## [OPDRACHT 1]
Het stuk over box 3 hieronder zegt dat de Belastingdienst AEX-hoofdfondsen en onroerende zaken een stabiele belegging met weinig risico's noemde. Leg in één tot drie zinnen uit waarom de Belastingdienst die opmerking maakte.

**** TE LEZEN TEKST ****

Opnieuw zijn er vragen beantwoord van de Kamerleden Omtzigt (CDA) en Lodders (VVD) over het rendement in box 3.
In zijn reactie legt de Staatssecretaris van Financiën uit dat de Belastingdienst met de opmerking in de procedure bij de Hoge Raad dat AEX-hoofdfondsen en onroerende zaken een stabiele begleggingsvorm zijn met weinig risico’s niet heeft bedoeld te zeggen dat een hoofdfonds in zijn algemeenheid een stabiele beleggingsvorm is met weinig volatiliteit. De Belastingdienst heeft deze opmerking gemaakt voor het geval de Hoge Raad zou vinden dat voor de beoordeling van de box 3 heffing alleen zou moeten worden gekeken naar beleggingen met een laag risicoprofiel, en niet naar alle bezittingen in box 3. De Advocaat-Generaal heeft in haar conclusie bij deze procedure (V-N 2019/3.9) reeds geoordeeld dat naar alle bezittingen in box 3 moet worden gekeken.

**** GETOONDE LIJST ****

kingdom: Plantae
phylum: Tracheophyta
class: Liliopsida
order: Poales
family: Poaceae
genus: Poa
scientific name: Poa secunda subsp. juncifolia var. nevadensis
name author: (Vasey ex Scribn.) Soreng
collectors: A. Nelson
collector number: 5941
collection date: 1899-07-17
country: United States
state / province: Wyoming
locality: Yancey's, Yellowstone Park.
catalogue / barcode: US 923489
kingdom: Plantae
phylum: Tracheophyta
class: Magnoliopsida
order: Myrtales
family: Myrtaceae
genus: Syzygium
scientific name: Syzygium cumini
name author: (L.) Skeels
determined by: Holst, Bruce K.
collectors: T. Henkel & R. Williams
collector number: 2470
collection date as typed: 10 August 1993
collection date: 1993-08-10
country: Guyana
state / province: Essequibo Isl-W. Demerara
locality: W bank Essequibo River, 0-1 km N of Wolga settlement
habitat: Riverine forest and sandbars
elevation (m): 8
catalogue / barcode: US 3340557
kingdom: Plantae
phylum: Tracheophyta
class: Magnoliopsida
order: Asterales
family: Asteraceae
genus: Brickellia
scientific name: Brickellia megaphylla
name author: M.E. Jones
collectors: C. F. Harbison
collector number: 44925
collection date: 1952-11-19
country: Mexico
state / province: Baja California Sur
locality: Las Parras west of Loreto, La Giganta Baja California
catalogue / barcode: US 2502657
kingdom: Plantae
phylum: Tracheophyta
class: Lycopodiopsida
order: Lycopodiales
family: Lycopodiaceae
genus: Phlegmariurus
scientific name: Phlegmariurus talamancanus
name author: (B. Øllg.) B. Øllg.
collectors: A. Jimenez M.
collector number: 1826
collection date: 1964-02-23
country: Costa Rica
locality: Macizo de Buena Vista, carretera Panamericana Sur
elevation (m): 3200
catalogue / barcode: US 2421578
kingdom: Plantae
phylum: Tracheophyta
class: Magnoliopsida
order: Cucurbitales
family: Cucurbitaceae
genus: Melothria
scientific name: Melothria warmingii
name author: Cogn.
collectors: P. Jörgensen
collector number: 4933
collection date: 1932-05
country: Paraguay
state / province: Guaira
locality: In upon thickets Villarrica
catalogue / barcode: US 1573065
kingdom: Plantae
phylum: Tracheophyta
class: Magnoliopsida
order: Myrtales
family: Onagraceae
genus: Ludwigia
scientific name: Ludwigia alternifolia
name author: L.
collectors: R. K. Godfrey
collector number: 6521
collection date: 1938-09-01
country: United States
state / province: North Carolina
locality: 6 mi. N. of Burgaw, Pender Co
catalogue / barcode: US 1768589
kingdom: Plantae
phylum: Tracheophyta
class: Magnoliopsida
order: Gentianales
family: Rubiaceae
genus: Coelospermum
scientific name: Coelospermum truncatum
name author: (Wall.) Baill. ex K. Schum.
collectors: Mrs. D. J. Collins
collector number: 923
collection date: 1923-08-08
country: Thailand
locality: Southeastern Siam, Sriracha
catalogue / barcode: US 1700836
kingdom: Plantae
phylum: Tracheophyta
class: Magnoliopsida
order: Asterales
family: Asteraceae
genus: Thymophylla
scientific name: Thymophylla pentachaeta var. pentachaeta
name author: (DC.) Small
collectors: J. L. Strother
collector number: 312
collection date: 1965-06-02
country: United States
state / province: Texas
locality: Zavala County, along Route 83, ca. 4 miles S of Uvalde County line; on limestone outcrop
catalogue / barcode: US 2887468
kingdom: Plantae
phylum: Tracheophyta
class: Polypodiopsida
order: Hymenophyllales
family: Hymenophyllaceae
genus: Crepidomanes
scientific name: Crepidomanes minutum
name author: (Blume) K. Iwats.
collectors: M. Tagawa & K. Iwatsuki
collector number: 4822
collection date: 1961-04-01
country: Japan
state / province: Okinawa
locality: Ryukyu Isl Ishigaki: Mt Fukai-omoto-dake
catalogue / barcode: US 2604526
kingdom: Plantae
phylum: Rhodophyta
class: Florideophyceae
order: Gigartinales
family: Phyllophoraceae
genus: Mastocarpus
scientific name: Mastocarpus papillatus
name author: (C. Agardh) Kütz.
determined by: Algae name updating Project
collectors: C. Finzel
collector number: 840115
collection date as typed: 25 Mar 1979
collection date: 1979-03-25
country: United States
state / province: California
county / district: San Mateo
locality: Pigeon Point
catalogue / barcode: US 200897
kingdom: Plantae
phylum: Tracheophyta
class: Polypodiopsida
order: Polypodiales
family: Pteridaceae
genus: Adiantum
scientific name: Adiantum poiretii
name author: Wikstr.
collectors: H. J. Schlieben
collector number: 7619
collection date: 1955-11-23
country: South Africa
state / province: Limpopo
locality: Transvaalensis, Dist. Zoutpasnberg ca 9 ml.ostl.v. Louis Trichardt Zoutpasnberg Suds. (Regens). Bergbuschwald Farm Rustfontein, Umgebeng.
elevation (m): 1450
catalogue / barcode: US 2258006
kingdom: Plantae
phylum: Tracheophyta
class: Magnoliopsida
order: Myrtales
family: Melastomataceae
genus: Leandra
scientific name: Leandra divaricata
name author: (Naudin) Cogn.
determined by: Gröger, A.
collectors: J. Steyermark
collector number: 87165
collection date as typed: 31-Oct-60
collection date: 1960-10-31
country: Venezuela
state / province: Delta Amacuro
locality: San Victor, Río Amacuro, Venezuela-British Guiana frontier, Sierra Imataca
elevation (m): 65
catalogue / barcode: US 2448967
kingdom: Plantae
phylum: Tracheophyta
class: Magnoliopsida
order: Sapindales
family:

****

## [OPDRACHT 2]
Schrijf uit de lijst hierboven woord voor woord het stuk over dat loopt van de regel met "collectors: A. Jimenez M." tot en met de regel met "collector number: 4933".

## [VERWACHT ANTWOORD 1]
De Belastingdienst maakte die opmerking voor het geval de Hoge Raad zou vinden dat voor de box 3-heffing alleen gekeken moet worden naar beleggingen met een laag risicoprofiel. Volgens die opvatting zou dan niet naar alle bezittingen in box 3 worden gekeken.

## [VERWACHT ANTWOORD 2]
collectors: A. Jimenez M.
collector number: 1826
collection date: 1964-02-23
country: Costa Rica
locality: Macizo de Buena Vista, carretera Panamericana Sur
elevation (m): 3200
catalogue / barcode: US 2421578
kingdom: Plantae
phylum: Tracheophyta
class: Magnoliopsida
order: Cucurbitales
family: Cucurbitaceae
genus: Melothria
scientific name: Melothria warmingii
name author: Cogn.
collectors: P. Jörgensen
collector number: 4933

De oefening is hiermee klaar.